In his May 13 corporate update, Semple said the company reported Q1/25 mixed results relative to Ventum’s estimates.
“Sales continued to trend below our expectations, as competitive and pricing pressures were more intense than expected. Conversely, we were pleased to see EBITDA outperform due to larger-than-expected cost savings.”
He said Ascend expects Q2/25 results to be about the same as Q1, which matches what others in the industry are seeing. However, that also shows how pricing pressure affects the market since Q2 sales are usually stronger than Q1.
“We remain pleased by the new management team’s plan to improve operating performance and profitability,” he said. “Ascend continues to aim for growth through 10 new store openings and over 150 new branded product SKUs planned for launch in 2025. Management has also implemented $30M of cost-cutting measures.”
Semple said these efforts should boost earnings by the second half of 2025, once the new stores are up and running and the latest products gain traction. He added that Q1 results don’t yet show the full impact of earlier cost cuts and efficiency improvements, since Ascend is still selling off older, higher-cost inventory.
“We expect this to be a tailwind to H2/25 margins and earnings,” he said.
Ascend’s main goals for the year include improving margins and profitability by focusing on more efficient production and higher-margin branded products. The company also plans to grow its retail presence in key markets, with 10 new stores expected in 2025 and more over time. Another priority is achieving consistent, positive cash flow.
“Q1/25 results showed positive internal progress towards these objectives, partly offset by more challenging market conditions,” Semple said.

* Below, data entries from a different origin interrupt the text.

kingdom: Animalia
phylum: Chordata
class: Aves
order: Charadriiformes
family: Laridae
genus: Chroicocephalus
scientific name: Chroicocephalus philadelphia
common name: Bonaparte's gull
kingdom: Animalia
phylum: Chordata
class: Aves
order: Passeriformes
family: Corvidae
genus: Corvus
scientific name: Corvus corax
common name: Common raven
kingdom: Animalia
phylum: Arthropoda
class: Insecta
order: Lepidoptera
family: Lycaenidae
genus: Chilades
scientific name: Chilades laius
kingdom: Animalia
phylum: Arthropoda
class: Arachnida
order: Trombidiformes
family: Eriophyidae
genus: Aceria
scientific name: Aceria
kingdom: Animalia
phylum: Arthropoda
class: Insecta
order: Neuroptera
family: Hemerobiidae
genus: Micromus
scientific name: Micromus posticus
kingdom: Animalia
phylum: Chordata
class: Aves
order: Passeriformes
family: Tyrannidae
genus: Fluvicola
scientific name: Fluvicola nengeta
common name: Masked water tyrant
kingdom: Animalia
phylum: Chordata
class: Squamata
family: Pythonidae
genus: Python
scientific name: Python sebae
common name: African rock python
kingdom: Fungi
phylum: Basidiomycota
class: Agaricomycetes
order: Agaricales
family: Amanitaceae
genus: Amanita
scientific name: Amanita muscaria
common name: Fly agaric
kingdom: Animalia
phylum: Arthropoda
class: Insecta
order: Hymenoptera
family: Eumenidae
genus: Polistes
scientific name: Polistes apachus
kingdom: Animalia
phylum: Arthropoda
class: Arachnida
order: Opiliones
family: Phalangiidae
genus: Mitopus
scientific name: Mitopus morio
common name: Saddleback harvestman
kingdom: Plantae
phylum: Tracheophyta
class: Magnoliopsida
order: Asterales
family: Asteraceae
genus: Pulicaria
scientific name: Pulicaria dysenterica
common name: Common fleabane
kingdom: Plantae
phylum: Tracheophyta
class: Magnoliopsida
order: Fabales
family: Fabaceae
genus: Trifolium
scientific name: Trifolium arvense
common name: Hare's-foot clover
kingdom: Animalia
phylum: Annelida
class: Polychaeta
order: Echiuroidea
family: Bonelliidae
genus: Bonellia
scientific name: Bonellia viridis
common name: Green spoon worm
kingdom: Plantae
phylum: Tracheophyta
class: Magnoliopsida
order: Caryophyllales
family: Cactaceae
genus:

Semple thinks that Ascend Wellnes will generate $106.8-million in Adjusted EBITDA on $521.1-million in revenue in fiscal 2025. He expects those figures to improve to $112.8-million in Adjusted EBITDA on $536.4-million in revenue in fiscal 2026
Ventum is keeping its rating and $2.75 price target, based on a valuation of $2.69 per share, down from $2.98. The lower value reflects weaker financial forecasts, primarily due to more challenging market conditions.
“We believe Ascend is an attractive investment opportunity in US cannabis, with the company possessing a balance between quality (e.g., relatively under-levered balance sheet, relatively robust operating performance, high-quality limited-license markets) and torque to upside from state and federal catalysts,” Semple said.
Disclosure: Cantech Letter’s Nick Waddell owns shares of Ascend.